--- Work instructions ---
Reproduce exactly the line that contains "Health & Wellness" and all lines that follow it in the records below, ending with the last one.

--- Data for the task ---
= Beginning of Section =
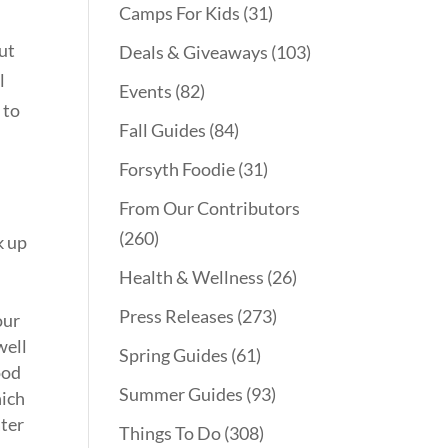
Camps For Kids
(31)
out
Deals & Giveaways
(103)
l
Events
(82)
 to
Fall Guides
(84)
Forsyth Foodie
(31)
From Our Contributors
(260)
k up
Health & Wellness
(26)
Press Releases
(273)
our
well
Spring Guides
(61)
ood
Summer Guides
(93)
hich
ater
Things To Do
(308)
= End of Section =
--- Written answer ---
Health & Wellness
(26)
Press Releases
(273)
our
well
Spring Guides
(61)
ood
Summer Guides
(93)
hich
ater
Things To Do
(308)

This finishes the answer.